3 minute read

I started using git and GitHub mostly after I started working with OSG and I realized that I should have started using it way before. My aim for this post is to let researchers know that even if you are not developing and maintaing a software and you are a one-man-army, you need to be familiar with git and GitHub.

What is git and GitHub

  • git is a version control software
  • GitHub is a platform for hosting and collaborating on code and software projects.

Why do you need git?

This pictures is a great example why git is required

Why version control and git are useful?
Necessity of using git

Keeping track of codes, working and collaborating with colleagues on different projects are the perfect use cases for git.

Common Misconceptions

  • GitHub is only for the coders
  • Git and GitHub are the same thing
  • GitHub is meant to be used for public projects
    • Private code bases can be hosted on GitHub
  • You need to learn a lot of coding to get started
    • Many things can be done from the GitHub web interface

Useful git commands

  • Commands that need to run once/machine
    • git config –global user.name <your username>
    • git config –global user.email <your GitHub email>
  • Usual Command cycle
    • git clone <HTTPS/SSH address>
    • git checkout –b <branch name>
    • git add <file/folders name>
    • git commit -m <useful message to identify the changes>
    • git push origin main/master
    • git checkout main/master
    • git status
    • git pull

How git works?

I found a video online that helped me understanding how git works. I am including the link to the video here.

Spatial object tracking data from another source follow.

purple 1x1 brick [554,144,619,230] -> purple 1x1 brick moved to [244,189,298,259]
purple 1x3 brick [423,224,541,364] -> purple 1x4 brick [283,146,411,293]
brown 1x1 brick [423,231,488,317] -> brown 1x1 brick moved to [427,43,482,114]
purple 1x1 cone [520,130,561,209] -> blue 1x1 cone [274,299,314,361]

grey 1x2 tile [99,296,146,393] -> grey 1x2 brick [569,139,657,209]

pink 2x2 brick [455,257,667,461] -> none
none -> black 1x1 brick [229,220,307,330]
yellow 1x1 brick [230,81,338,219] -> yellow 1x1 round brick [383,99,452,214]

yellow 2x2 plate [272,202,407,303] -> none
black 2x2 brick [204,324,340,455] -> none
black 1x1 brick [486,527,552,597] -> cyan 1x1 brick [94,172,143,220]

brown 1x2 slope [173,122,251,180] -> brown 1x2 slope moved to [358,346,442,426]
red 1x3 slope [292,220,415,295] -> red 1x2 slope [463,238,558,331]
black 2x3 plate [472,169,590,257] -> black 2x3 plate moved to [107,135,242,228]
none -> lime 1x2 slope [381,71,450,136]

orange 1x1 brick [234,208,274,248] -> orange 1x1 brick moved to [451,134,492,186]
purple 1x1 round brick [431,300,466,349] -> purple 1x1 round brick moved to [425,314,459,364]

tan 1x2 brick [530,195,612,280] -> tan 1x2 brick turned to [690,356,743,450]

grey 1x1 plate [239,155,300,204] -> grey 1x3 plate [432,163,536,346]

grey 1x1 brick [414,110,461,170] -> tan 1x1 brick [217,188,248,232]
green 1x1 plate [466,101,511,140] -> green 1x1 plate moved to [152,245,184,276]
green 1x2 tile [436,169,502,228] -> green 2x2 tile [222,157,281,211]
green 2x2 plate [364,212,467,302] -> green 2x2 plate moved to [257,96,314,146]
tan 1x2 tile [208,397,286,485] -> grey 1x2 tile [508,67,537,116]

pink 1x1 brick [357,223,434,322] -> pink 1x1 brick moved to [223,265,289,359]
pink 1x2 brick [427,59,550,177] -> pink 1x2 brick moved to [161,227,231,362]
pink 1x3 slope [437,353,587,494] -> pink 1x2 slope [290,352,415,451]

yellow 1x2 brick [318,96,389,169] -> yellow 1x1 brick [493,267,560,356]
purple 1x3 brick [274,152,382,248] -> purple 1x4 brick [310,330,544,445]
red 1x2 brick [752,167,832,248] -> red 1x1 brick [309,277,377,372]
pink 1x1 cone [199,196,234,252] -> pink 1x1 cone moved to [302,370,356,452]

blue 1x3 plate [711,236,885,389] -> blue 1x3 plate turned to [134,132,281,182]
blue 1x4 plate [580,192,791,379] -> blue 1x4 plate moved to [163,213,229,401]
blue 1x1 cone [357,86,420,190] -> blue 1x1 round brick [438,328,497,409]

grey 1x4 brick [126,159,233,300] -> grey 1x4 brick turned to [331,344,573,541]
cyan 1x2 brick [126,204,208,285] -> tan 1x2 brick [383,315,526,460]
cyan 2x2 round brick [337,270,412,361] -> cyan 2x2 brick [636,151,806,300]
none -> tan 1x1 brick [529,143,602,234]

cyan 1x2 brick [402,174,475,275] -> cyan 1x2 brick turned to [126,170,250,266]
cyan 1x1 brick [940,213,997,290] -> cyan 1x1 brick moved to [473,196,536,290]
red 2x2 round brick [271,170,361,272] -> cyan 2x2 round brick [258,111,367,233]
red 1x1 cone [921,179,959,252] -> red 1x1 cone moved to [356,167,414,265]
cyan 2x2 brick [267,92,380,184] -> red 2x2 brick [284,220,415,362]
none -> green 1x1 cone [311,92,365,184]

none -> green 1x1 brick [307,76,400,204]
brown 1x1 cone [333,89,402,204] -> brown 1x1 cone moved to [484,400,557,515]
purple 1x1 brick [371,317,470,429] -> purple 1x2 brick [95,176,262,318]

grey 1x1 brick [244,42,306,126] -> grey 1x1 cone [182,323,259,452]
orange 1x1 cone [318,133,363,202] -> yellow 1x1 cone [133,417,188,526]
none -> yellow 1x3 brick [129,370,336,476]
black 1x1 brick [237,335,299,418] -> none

Alongside this video, software carpentry’s lesson on version control with git is also a great resource.

Example Scenario

I have made an animation to explain the concept better to my students. The scenario is that I have a GitHub repository named MECH-892. Those of you who are not familiar with the term repository, you can think of it as a set of files and folders for a project that you are working on and that you want to keep track of those files. Anyways, the purpose for this repository is to teach the concepts of git and GitHub to my students. Now, these set of files & folders exist in GitHub or a remote repository. And I want to make some changes to the files that are stored in the remote repository(in this case GitHub). We can use GitHub's GUI interface to do the changes but I want to highlight the process where we will be modifying those files from a command line interface which offers a ton of flexibility. Before making any changes to the repository I need to create a copy of the repository. I can do that using the git clone command. When I do git clone I get a copy of the remote repository on my machine. For this example, let’s assume the MECH-892 repository only has 2 files and folders-messy_files and Readme.md. I want to create a folder named Git_lessons and when I create the folder on my local machine inside the MECH-892 folder, git knows that new files/folders have been created but it doesn’t automatically add the created files and folders to the repository. To add the newly created folder to the repository, git add command is used. But git add doesn’t add the files directly to the local repository. It adds the folder to a intermediate location which is called staging area. From the staging area if we want to add the folder to the local repository, we will use git commit command. All these three things-your working directory, staging area and local repository exists in your local machine. How about if I want to make the changes to my remote repository? Then I need to push out the changes from my local machine to the remote repository. git push command does exactly that. All of these long texts are explained better in the animation below:

Animation explaining different git commands

Why version control and git are useful?

And once the remote repository is updated, then a collaborator can grab the updated content from the repository using git pull. In this case, I am assuming that the collaborator already had cloned the repo and was working on their own research/computational work. So, they don’t need to clone the repo again. They will just do a git pull to get the updated files in their current working directory as shown in the second animation below.

Why version control and git are useful?